§ **Questions on the material**
1. Copy the part of the passage about Robert Ellis Smith below, starting with "Smith, 58, is" and going on through "on privacy invasions.".
2. Answer these questions from the passage about Robert Ellis Smith below:
(a) What is the title of Smith's address?
(b) How old is Smith?
(c) Which magazine called the PRIVACY JOURNAL "a privacy watchdog"?
3. List every book that the passage about Robert Ellis Smith below names as written by Smith.

In his address, "Click on Privacy," Smith will discuss the shift from information to commercialism as well as some of the threats to personal privacy on the Internet.
"What developed as a medium for unfettered communications just six or seven years ago has quickly become predominantly a medium for sales and entertainment. The same thing happened to the telephone, to radio, to television, and in the 1990s, to newspapers," says Smith. "But unlike the other mediums, this is a place where the users create the ethic and have the capability, when acting in unison, to change its direction. By doing this, we may be able to exert some control over the invasions of privacy that have come with the Internet."
"Robert Ellis Smith is an impressive journalist and legal mind who understands the complexities of the Internet and can speak with eloquence about the potential and pitfalls it presents to our graduates as they enter a new and changing world," says UO President Dave Frohnmayer. "We are honored to have someone with his insight and foresight as this years commencement speaker."
Smith, 58, is the author of "Our Vanishing Privacy;" "The Law of Privacy Explained;" "Privacy: How to Protect Whats Left of it;" "Workrights," a book describing individual rights in the work place; and "The Big Brother Book of Lists."
The PRIVACY JOURNAL also publishes "Compilation of State and Federal Privacy Laws," "Celebrities and Privacy" and "War Stories," a collection of anecdotes on privacy invasions.
The New York Times said Smith "sounds the alarm about maintaining freedom and privacy in the computer age" and called him "a principled critic." The PRIVACY JOURNAL is "a privacy watchdog," according to Time magazine, and "the paper of record for lawyers and others interested in privacy rights," according to U.S. News & World Report.
Smith has been asked to write the definitive statement on privacy in the last two editions of The World Book Encyclopedia. He appeared on major television network morning news programs, as well as "Face the Nation," "Nightline" and National Public Radios "All Things Considered." He also is a regular commentator on American Public Radios "Marketplace."

§ **Data for analysis**

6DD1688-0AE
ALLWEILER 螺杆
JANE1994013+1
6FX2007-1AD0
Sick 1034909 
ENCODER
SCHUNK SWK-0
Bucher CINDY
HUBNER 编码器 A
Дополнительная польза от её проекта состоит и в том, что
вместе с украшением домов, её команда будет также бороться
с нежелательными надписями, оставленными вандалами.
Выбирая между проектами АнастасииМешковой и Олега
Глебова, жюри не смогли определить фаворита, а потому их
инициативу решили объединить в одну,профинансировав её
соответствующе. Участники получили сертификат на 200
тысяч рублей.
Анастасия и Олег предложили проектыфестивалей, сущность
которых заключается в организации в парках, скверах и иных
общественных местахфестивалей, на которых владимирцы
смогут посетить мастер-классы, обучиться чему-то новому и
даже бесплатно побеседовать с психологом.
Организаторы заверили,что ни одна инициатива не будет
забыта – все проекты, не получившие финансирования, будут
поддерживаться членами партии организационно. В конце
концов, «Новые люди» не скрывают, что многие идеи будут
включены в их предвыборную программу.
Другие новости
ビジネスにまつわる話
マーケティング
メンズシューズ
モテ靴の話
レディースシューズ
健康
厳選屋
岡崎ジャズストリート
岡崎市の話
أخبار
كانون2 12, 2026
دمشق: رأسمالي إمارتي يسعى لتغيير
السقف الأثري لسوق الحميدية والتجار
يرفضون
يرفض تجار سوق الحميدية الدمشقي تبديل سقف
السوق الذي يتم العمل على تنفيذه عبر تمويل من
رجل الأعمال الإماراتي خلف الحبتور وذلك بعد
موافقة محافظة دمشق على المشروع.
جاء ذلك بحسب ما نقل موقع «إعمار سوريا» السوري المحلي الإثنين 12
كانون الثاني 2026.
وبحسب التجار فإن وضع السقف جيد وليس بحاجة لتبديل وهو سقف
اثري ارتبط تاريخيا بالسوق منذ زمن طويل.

§ **Responses in order**
1.
Smith, 58, is the author of "Our Vanishing Privacy;" "The Law of Privacy Explained;" "Privacy: How to Protect Whats Left of it;" "Workrights," a book describing individual rights in the work place; and "The Big Brother Book of Lists."
The PRIVACY JOURNAL also publishes "Compilation of State and Federal Privacy Laws," "Celebrities and Privacy" and "War Stories," a collection of anecdotes on privacy invasions.

2.
(a) "Click on Privacy"
(b) 58
(c) Time magazine

3.
- "Our Vanishing Privacy"
- "The Law of Privacy Explained"
- "Privacy: How to Protect Whats Left of it"
- "Workrights"
- "The Big Brother Book of Lists"